● **Supplied text**
+++

04/25/2019 / By JD Heyes
The coming tsunami of devices equipped with “artificial intelligence” (AI) technology may seem like, to some, a welcome addition to all things that make life easier on planet Earth.
But to a growing number of critics, AI represents the next opportunity for big government to encroach upon our lives daily, and even prosecute and imprison us based on what a machine thinks we might do.
As NextGov reports, AI-capable cameras said to be able to detect ‘behaviors’ that lead to crime are coming as the next evolution in surveillance technology that cities and governments deploy to monitor citizens 24/7/365.
“Imagine it were possible to recognize not the faces of people who had already committed crimes, but the behaviors indicating a crime that was about to occur,” NextGov noted, adding:
Multiple vendors and startups attending ISC West, a recent security technology conference in Las Vegas, sought to serve a growing market for surveillance equipment and software that can find concealed guns, read license plates and other indicators of identity, and even decode human behavior.
A company called ZeroEyes out of Philadelphia markets a system to police departments that can detect when a person is entering a given facility carrying a gun. It integrates with any number of closed-circuit surveillance systems.

+++

● **Supplied data**

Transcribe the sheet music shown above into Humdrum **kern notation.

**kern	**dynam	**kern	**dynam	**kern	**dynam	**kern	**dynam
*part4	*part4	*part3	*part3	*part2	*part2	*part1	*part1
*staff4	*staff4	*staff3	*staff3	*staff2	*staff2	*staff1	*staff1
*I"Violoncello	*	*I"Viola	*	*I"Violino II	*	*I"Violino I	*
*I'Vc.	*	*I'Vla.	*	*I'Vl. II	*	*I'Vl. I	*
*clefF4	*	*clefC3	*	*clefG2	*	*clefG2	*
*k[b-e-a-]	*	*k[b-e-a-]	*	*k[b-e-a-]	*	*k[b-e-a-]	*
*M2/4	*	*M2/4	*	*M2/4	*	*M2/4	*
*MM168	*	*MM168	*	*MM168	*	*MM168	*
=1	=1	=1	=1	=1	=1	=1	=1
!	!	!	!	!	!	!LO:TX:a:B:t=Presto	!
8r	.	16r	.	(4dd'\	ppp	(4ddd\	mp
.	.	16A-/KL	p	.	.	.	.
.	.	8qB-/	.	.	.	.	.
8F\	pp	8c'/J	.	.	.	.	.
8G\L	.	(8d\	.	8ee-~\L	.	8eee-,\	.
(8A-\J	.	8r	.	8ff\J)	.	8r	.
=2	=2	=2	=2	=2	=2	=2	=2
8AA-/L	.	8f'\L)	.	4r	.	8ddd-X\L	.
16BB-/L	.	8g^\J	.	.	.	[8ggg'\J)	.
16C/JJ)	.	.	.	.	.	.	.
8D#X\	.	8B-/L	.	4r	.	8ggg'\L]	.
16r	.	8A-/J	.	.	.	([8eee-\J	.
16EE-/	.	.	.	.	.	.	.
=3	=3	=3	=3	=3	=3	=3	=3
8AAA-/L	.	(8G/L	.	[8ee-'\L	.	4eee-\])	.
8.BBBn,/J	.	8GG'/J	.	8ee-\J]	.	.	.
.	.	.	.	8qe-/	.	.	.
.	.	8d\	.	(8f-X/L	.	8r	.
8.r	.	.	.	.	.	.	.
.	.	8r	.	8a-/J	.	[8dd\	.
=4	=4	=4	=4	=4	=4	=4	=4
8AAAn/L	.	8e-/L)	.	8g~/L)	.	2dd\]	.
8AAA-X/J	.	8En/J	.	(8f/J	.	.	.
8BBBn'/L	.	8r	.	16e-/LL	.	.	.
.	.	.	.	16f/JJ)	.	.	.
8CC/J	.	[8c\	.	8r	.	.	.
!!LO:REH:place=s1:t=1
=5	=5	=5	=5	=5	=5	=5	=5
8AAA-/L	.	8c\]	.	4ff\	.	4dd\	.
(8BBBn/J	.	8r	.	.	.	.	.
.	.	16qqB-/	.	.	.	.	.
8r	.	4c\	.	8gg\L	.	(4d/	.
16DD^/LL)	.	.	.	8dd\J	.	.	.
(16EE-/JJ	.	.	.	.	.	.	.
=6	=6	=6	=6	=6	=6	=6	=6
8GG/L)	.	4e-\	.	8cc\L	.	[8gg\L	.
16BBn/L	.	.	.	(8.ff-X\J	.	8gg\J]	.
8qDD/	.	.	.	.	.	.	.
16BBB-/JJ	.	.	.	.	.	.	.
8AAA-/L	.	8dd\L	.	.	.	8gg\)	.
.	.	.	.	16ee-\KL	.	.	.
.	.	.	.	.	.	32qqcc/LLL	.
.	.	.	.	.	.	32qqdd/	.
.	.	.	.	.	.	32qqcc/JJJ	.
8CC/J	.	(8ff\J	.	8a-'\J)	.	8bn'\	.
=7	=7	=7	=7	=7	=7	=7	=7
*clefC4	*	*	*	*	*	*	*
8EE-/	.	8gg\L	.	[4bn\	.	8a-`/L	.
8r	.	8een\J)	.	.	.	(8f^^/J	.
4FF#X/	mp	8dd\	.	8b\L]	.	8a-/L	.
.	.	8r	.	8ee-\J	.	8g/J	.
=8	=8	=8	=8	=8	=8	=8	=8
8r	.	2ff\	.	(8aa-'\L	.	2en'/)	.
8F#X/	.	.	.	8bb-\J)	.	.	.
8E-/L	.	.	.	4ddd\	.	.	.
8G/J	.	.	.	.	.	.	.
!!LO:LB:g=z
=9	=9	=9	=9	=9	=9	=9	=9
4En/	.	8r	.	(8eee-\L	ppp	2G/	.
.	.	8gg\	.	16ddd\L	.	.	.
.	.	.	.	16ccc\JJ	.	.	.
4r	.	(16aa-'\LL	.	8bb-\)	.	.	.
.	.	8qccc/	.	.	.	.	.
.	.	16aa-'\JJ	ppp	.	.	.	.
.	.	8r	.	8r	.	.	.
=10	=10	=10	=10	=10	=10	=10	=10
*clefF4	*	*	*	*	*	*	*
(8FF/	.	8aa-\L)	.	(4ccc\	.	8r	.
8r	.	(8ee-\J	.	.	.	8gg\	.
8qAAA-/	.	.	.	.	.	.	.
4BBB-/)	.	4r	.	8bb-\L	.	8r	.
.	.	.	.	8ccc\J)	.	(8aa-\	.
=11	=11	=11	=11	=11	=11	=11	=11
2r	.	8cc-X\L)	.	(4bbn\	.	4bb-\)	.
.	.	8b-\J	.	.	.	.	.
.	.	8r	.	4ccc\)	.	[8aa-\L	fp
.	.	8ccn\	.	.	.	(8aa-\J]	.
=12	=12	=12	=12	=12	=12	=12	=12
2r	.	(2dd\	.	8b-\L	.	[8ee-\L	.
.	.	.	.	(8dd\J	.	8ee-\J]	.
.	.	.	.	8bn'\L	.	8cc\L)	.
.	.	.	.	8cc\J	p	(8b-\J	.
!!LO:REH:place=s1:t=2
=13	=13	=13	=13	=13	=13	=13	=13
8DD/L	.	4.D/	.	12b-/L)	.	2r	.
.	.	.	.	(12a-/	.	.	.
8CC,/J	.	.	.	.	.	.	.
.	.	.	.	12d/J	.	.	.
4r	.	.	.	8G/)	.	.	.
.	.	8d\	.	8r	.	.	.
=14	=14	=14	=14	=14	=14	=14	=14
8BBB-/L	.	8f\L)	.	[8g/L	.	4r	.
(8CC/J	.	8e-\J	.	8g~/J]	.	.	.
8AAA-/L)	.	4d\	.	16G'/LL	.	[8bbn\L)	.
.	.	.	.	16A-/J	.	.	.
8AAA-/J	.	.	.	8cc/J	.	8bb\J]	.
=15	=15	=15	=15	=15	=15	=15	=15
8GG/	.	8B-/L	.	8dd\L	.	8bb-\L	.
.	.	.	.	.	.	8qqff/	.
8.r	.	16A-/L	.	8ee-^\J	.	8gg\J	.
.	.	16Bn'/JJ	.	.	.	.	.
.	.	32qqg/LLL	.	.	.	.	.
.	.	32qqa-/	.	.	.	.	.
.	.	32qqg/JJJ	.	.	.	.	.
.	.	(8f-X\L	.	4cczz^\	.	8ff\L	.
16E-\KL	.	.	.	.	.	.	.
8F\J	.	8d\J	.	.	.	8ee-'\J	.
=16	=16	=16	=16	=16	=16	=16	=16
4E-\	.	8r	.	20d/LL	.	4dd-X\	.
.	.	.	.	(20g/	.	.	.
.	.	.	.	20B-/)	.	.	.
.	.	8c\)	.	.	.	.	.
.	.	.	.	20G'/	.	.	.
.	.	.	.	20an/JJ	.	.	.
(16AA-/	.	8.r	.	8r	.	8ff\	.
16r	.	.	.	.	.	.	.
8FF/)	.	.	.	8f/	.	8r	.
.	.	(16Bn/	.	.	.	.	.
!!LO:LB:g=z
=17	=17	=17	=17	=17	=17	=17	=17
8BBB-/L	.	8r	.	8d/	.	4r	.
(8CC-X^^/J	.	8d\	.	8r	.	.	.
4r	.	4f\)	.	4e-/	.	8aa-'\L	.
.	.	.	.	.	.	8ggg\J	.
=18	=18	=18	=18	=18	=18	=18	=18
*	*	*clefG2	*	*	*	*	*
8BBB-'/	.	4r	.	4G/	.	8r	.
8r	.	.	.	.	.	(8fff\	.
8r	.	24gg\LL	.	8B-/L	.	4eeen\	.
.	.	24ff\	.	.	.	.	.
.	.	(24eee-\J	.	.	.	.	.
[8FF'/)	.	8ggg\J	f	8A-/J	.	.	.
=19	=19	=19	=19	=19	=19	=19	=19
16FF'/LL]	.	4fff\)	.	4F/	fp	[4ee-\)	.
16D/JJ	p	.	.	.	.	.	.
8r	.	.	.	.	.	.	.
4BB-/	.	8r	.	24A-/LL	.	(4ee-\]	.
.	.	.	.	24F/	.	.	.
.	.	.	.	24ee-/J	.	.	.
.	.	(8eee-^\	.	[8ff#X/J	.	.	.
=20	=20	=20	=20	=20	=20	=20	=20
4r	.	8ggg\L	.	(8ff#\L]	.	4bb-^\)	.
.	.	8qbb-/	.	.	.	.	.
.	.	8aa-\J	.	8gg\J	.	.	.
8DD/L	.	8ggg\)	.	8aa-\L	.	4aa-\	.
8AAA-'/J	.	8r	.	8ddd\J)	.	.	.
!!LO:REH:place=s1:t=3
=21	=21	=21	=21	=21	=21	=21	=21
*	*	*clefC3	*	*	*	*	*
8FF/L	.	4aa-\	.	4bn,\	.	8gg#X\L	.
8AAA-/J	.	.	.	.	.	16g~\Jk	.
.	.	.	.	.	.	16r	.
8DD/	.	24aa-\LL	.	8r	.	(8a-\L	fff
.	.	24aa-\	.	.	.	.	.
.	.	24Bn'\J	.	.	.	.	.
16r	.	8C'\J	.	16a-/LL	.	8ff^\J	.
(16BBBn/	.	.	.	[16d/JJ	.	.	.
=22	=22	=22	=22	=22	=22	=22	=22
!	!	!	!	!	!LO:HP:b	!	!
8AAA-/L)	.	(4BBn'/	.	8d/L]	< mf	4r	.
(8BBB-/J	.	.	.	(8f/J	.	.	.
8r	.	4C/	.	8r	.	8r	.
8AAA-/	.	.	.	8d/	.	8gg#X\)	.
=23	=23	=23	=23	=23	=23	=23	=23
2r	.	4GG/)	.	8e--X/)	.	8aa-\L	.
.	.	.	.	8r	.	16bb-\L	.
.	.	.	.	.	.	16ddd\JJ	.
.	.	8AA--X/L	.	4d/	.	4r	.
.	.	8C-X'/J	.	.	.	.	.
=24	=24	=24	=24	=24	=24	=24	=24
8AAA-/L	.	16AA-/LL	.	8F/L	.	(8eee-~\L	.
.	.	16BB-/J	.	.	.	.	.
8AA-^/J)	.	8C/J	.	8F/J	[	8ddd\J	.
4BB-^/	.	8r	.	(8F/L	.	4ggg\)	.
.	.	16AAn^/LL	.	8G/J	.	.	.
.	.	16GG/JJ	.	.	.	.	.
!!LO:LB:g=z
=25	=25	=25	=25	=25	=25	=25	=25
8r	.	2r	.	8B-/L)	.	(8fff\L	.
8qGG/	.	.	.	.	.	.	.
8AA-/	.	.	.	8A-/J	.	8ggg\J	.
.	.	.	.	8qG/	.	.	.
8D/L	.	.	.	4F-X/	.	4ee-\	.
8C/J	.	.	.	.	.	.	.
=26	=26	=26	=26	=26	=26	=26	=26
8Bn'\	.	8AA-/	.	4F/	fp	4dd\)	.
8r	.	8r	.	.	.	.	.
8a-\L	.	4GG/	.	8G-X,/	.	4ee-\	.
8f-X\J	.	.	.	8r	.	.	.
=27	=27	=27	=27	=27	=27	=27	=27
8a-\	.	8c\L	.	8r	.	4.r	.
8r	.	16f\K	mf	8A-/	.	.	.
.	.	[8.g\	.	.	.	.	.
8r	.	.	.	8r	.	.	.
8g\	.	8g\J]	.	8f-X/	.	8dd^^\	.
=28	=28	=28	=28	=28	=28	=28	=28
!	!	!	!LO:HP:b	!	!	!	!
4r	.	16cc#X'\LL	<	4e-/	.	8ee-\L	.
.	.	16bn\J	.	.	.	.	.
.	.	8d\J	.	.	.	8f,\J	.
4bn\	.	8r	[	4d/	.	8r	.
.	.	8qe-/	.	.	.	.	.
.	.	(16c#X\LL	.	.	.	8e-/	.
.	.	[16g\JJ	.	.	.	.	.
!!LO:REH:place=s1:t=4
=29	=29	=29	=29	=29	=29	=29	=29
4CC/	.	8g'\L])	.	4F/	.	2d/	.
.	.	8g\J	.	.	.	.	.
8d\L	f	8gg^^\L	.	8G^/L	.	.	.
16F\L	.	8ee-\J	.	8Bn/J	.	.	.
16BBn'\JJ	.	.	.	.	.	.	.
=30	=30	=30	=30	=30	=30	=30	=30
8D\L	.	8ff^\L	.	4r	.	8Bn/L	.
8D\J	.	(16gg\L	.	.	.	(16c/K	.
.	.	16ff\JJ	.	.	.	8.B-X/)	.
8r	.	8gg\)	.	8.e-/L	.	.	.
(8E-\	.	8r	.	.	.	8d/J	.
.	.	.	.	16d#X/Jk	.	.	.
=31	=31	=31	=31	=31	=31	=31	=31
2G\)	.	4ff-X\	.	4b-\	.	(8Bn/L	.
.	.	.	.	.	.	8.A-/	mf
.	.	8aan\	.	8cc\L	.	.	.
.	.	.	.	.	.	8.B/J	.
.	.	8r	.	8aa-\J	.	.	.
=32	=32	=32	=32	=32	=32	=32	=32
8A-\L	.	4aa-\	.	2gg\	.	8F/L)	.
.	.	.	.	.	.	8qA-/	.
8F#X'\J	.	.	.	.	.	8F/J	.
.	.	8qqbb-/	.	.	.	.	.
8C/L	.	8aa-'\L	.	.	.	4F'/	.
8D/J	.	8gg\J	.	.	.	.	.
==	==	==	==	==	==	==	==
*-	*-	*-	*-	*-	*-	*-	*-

+++

● **To do**
1) Summarize the article on AI surveillance cameras in two sentences.
2) According to the article on AI surveillance cameras, what does the ZeroEyes system detect?
3) In the article on AI surveillance cameras, list everything the sentence beginning "Multiple vendors and startups" says the surveillance equipment and software can do.

● **Task-by-task answers**
1) Critics see AI as a new chance for big government to encroach on daily life and even to prosecute and imprison people based on what a machine thinks they might do. NextGov reports that AI cameras said to detect behaviors that lead to crime are coming, and vendors at the ISC West conference in Las Vegas, along with companies such as ZeroEyes of Philadelphia, are serving a growing market for such surveillance tools.

2) It detects when a person is entering a given facility carrying a gun.

3)
- Find concealed guns
- Read license plates and other indicators of identity
- Decode human behavior